Everything in this post is incorrect. That you are cherrypicking ancient 1080p benchmarks only proves my point that you A) have no idea what you’re talking about and B) are proving my point. To the extent that computation does matter in gaming, Threadripper is better because it’s fundamentally threaded work. Another example of this is recent render thread parallelization work in Unreal Engine 5.4 and 5.6.
A system drawing frames faster in a non-GPU limited scenario, based on things like less latency due to core layout or more L3 cache, has nothing to do with CPU peformance and is completely useless because if your GPU is not the bottleneck then your FPS is going to be so high that differences do not matter.
You cannot show benchmarks at modern resolutions (4k and higher) with recent games, because you will find no statistically significant difference. Meanwhile with a weak low end CPU like a 9800x3D everything you do on the computer will be 300% slower and you will have no connectivity for serious gamer essentials like capture cards.
Not only that, but it’s double silly because with a Threadripper, if you want, you just can disable other CCDs while still maintaining the superior overclocking capabilities of Threadripper. This will reduce latency.
Anyone buying a low end CPU “for gaming”, which has little to nothing to do with gaming, and where there is no difference in modern titles at modern resolutions, is not only gimping themselves, but has no idea what they’re talking about to the point of computer illiteracy.
I’d figure single CCD as well. Even if state’s not evicted from L3 while a thread blocks, moving the thread between cores on the same die still costs context save and restore, L1 and L2 refill, L3 slice shift, and maybe core power state transition. There’s probably also a cost to switching a scheduler thread between a core’s two hardware threads, which 11 doesn’t seem to be stable about either.
I don’t know if there’s any way to get scheduler diagnostics at the needed level of granularity but one possibility which fits the observational data I have is 11 systematically underestimates relocation costs while overestimating the benefits of following core performance order.
I’d expect the larger the power transitions the greater the amount of IPC throttling required. What I see is 11 tends to be most performant on single thread, thread counts matching a single CCD’s cores (so six or eight threads), or thread counts using all cores (12 or 16). Even then it’s often all over the place as to which logical processor threads are on, which might avoid outright parking but still implies constant power transitions.

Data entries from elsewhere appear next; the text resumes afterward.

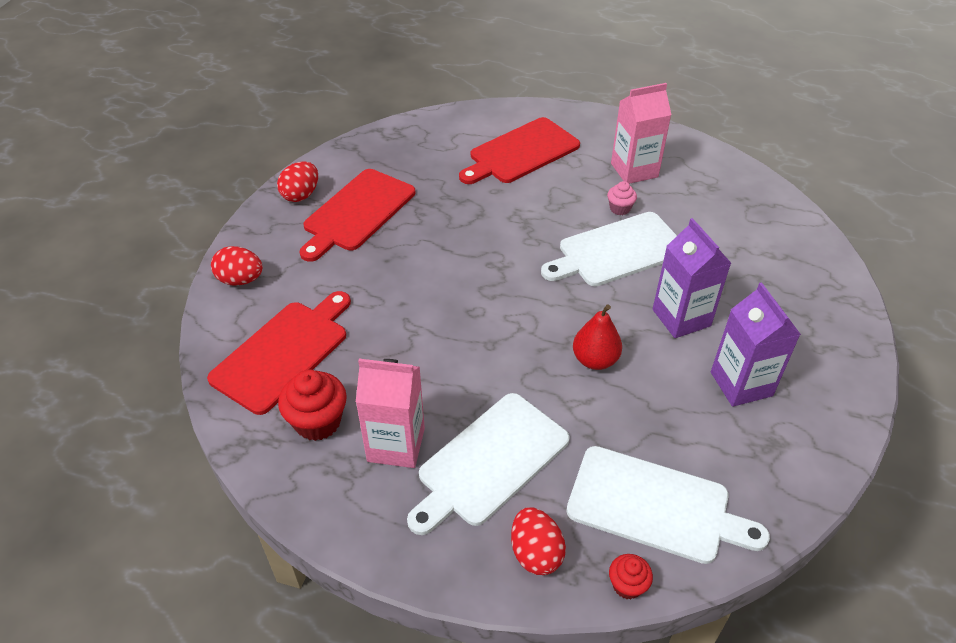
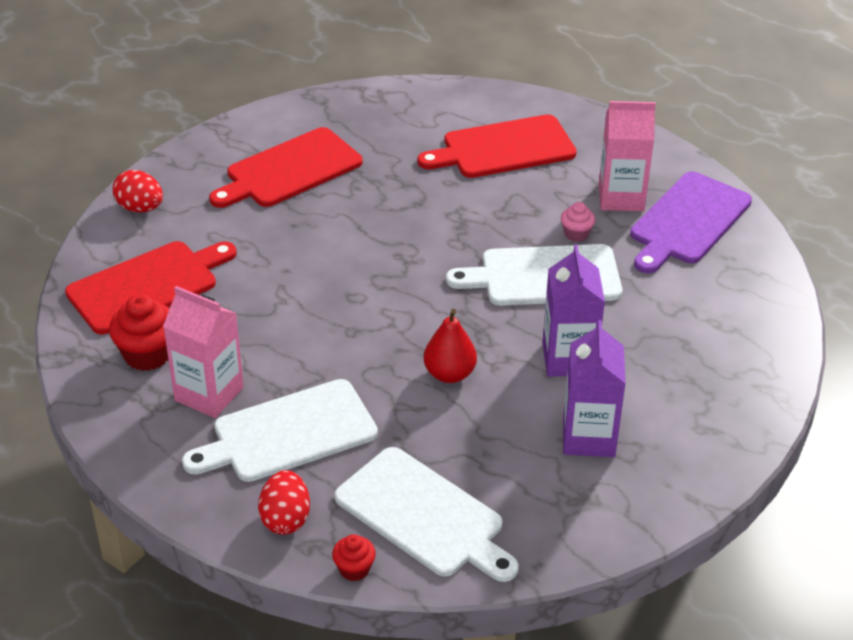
camera: 20 degrees right, 5 degrees down
red egg [277,162,318,202] -> none
none -> purple cutting board [630,171,752,273]

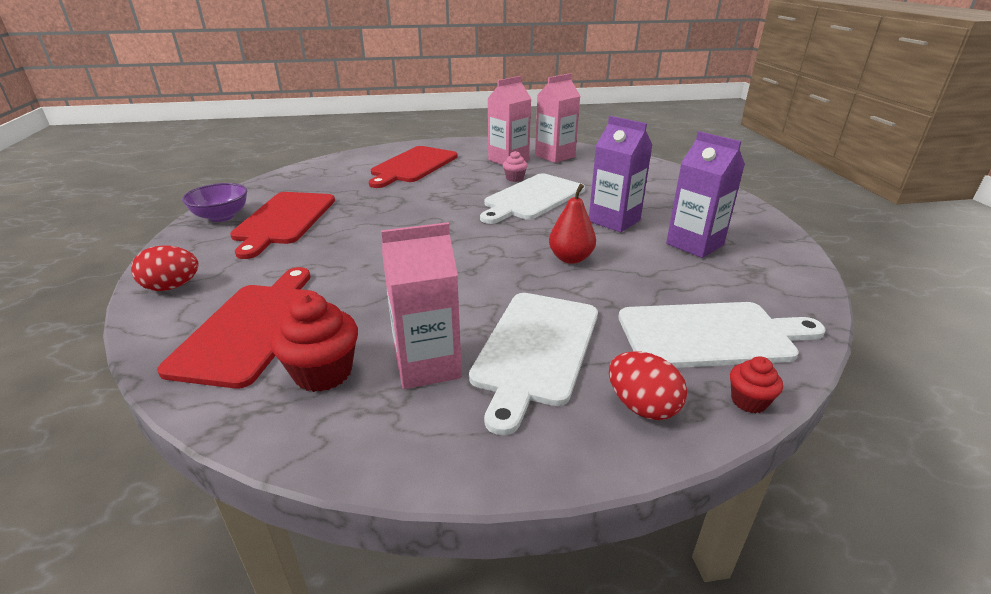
camera: 45 degrees left, 10 degrees down
purple cutting board [630,171,752,273] -> pink carton [535,73,580,163]
none -> purple bowl [182,183,247,222]

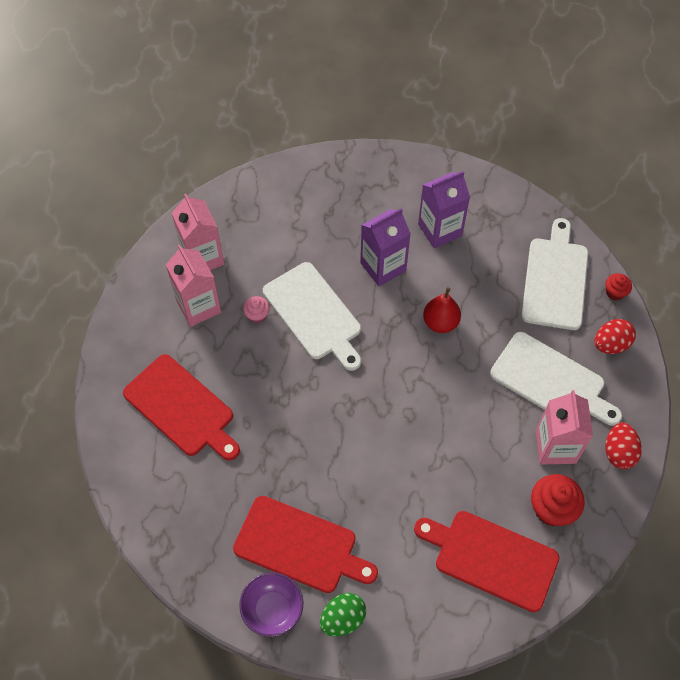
camera: 75 degrees left, 30 degrees up
red egg [131,246,199,291] -> red egg moved to [605,423,642,469]
none -> green egg [320,593,366,637]

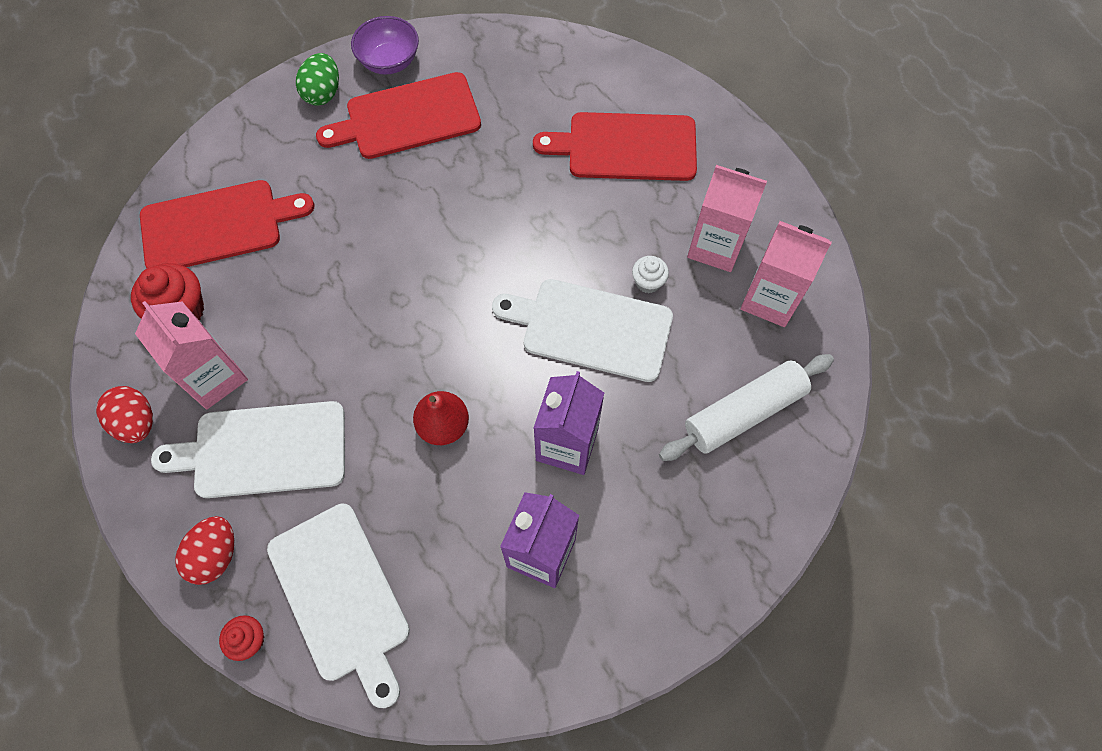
camera: 140 degrees right, 5 degrees up
pink cupcake [243,296,270,324] -> white cupcake [632,256,669,293]
none -> white rolling pin [659,354,834,461]

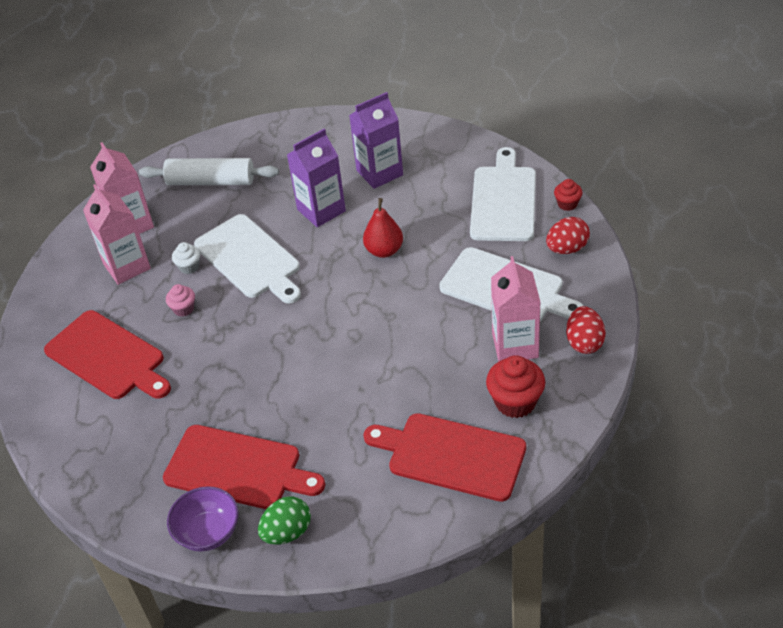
camera: 140 degrees left, 20 degrees down
none -> pink cupcake [166,284,195,317]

One basic test I’ve been thinking to run is to step through workloads with a single thread up to the number cores and compare what happens with threads unpinned, pinned to physical cores, and pinned to logical cores. It’s not hard but writing the new task modules, changing workloads to use them, and running everything will take some time. In some cases thread type permutations with respect to the core performance order are called for.